*QUESTIONS ON THE MATERIAL*.
1) In the forum thread about the Excel-to-HTML tool, how many users was erik.van.geit's largest tool estimated to serve?
2) Carry on the forum thread about the Excel-to-HTML tool past its final sentence.

START DOCUMENT EXCERPT

So there is a reason why it looks a little bit overboard 

And if somebody has a question, there is even a (still nearly emty) forum for it:
http://www.jeanie-programme.de/fom/fo_na.php?f=1

Last but not least:
If somebody takes 10 minutes time to read a little bit in the help I wrote, he will get a nice tool, which produces pure and valid html code.
(Valid if no links are included, because for target blank), so its even xhtml.

I personally think of course that is a great tool  - it's developed over years.
And if a quick introduction on this board would be available, like for the htmlmaker, it would help too


----------



## erik.van.geit (Jun 13, 2007)

Hi,

To my sense it wouldn't be a large job to insert a "small interface" for Board-only-users. Only then I would recommend it.

It seems to me like this tool produces less bandwidth than the htmlMaker.

It would be great if the "back to sheet" feature which appears in Table-It (see my signature) would be implemented in those tools. Copy formulas in a thread, few buttonclicks and everything is in place on your sheet. How often are we exchanging replies, just because of some typos?

kind regards,
Erik


----------



## Exceljeanie (Jun 13, 2007)

Hi Erik,
It exactly needs two clicks to produce,
another two clicks to reset the area of shown formulas if neccessary,

and a few clicks for once to make it comfortable for you.

What is the problem?
(Like in Excel, you can just use the sumfunction, but still Excel offers more options  )


----------



## Von Pookie (Jun 13, 2007)

If I am understanding this correctly, I think Erik and I may be having the same idea...sort of:


> To my sense it wouldn't be a large job to insert a "small interface" for Board-only-users. Only then I would recommend it.



My thinking (which I didn't mention before), was why not simply make two versions? One version being a smaller add-in that does nothing but prepare the examples for use on a forum for the "board-only users," and a separate add-in that is the "full" version you charge for.


----------



## erik.van.geit (Jun 13, 2007)

Peter,

Not sure if we were talking about the same thing. Say you are reading a post with some formulas. Can you copy that post and return all formulas (and data) to the spreadsheet with a few buttonclicks?

Kristy,
I was thinking of userforms with a button "more options" - "less options". Should be quite simple.


little story
One of the largest tools I ever made was created for hundreds of users. (The estimations are between 1500 and 2500.) I was asked to create a second even simpler version, but decided to combine both: while the effort may have been larger at the start, it was easier to update the product later on.

END DOCUMENT EXCERPT
START DATASET EXCERPTS

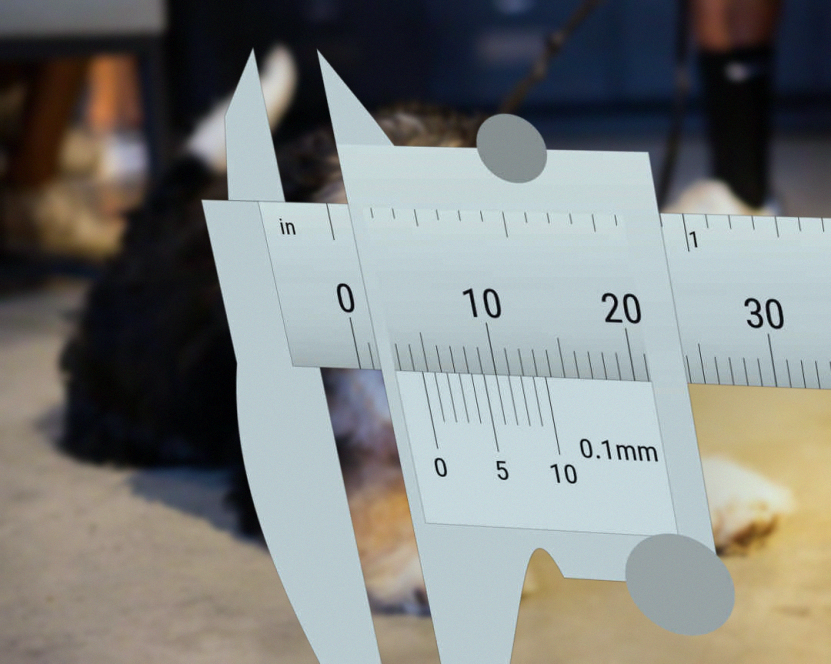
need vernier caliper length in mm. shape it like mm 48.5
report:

END DATASET EXCERPTS
START DATASET EXCERPTS

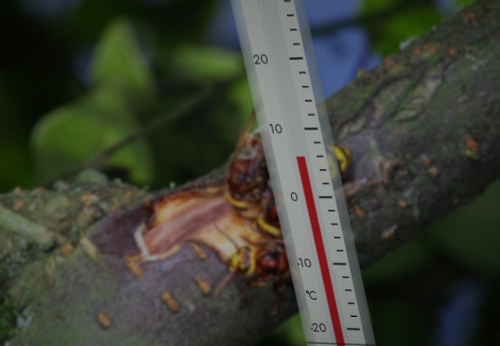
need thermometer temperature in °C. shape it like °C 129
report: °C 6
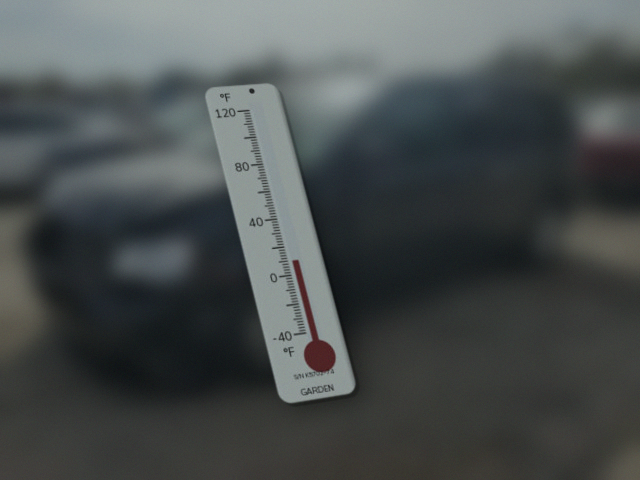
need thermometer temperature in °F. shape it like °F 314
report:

END DATASET EXCERPTS

*OUTPUTS BY TASK*.
1) Between 1500 and 2500 users.

2)
I know how difficult it can be to "listen" to the users. As a phone-helpdesk of my own product my answers were often: "But it IS simple: check out the helpfiles.." or "Sure, you can do that! Didn't you see the button over there?".

Later on, when te product got more developed, I was asked to train the users: 90 minutes + free questions. Those training sessions - about 40 sessions with an average of 25 visitors -  learned me how people think and look differently at the products. It became more clear how the product needed to look like to suit everybodys needs.

One of the general rules - to my sense - is: *at first show only the strictly necessary, only when asked provide more options*.

best regards,
Erik


----------



## Exceljeanie (Jun 14, 2007)

Hi all,

I think: If you like it, use it, if you don't, forget it.

But I have a strange feeling, that something which is really good, is not liked by a few people (because it is good and better) and there is a great afford to find some things, which could make it feel bad. 

I'm so sorry, that the world is working this way!


----------



## Von Pookie (Jun 14, 2007)

We're not trying to pick on it--at least I'm not. We're not saying it is a bad program. It is simply a discussion.


----------



## erik.van.geit (Jun 14, 2007)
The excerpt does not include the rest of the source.